Perturbative Equivalent Theorem in q-Deformed Dynamics

TL;DR

This paper establishes a general theorem showing the expectation values of two different q-perturbative Hamiltonians are equivalent for regular, singularity-free potentials in q-deformed dynamics, ensuring reliable perturbative calculations.

Contribution

The paper proves a general q-perturbative equivalent theorem for regular potentials, clarifying the relationship between two q-perturbative Hamiltonians in q-deformed quantum mechanics.

Findings

Expectation values of two q-perturbative Hamiltonians are equivalent for regular potentials.

The perturbative Hamiltonian from the kinetic energy does not cause energy shifts for the free particle.

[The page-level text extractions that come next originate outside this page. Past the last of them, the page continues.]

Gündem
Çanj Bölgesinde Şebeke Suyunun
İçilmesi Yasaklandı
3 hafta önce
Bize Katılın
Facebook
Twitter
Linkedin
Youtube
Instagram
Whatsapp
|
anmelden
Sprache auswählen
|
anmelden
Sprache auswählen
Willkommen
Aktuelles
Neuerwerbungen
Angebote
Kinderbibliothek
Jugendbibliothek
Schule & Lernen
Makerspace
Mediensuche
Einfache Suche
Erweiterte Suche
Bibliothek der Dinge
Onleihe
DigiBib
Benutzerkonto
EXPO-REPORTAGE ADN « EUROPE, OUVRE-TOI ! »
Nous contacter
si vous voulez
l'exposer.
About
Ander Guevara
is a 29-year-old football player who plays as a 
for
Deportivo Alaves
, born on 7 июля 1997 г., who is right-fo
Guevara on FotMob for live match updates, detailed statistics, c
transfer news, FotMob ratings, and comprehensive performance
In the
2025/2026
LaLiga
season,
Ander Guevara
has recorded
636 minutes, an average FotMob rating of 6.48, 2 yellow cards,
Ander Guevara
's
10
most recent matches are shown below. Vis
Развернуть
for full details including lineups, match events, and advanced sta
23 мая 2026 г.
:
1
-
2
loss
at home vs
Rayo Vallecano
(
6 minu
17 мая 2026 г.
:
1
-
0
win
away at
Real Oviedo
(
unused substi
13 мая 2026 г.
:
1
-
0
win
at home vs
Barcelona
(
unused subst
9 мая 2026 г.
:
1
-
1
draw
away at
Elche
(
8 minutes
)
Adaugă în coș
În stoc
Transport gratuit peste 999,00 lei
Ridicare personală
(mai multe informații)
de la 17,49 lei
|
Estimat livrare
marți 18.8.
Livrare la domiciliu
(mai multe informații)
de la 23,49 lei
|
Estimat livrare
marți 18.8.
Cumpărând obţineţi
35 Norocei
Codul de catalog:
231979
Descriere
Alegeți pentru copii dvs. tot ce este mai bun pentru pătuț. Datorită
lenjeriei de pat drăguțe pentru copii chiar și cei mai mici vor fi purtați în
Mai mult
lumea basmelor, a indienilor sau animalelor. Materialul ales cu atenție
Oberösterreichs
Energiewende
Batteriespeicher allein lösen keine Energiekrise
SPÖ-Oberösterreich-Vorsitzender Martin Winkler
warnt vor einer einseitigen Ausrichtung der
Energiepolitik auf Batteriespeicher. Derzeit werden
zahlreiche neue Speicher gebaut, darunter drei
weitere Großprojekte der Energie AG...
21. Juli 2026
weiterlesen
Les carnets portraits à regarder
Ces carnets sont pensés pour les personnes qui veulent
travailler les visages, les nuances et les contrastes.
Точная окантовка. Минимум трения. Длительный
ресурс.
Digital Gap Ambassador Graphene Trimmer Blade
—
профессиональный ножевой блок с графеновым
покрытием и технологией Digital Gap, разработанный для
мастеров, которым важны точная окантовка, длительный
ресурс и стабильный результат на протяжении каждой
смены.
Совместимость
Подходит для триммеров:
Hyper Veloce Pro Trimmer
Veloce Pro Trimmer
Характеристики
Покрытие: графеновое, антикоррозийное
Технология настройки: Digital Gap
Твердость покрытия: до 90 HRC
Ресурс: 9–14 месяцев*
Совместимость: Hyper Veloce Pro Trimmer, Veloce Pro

The theorem applies to a broad class of singularity-free potentials in q-deformed systems.

Abstract

Corresponding to two ways of realizing the q-deformed Heisenberg algebra by the undeformed variables there are two q-perturbative Hamiltonians with the additional momentum-dependent interactions, one originates from the perturbative expansion of the potential, the other originates from that of the kinetic energy term. At the level of operators, these two q-perturbative Hamiltonians are different. In order to establish a reliable foundation of the perturbative calculations in q-deformed dynamics, except examples of the harmonic-oscillator and the Morse potential demonstrated before, the general q-perturbative equivalent theorem is demonstrated, which states that for any regular potential which is singularity free the expectation values of two q-perturbative Hamiltonians in the eigenstates of the undeformed Hamiltonian are equivalent. For the q-deformed ``free'' particle case, the perturbative Hamiltonian originated from the kinetic energy term still keeps its general expression, but it does not lead to energy shift.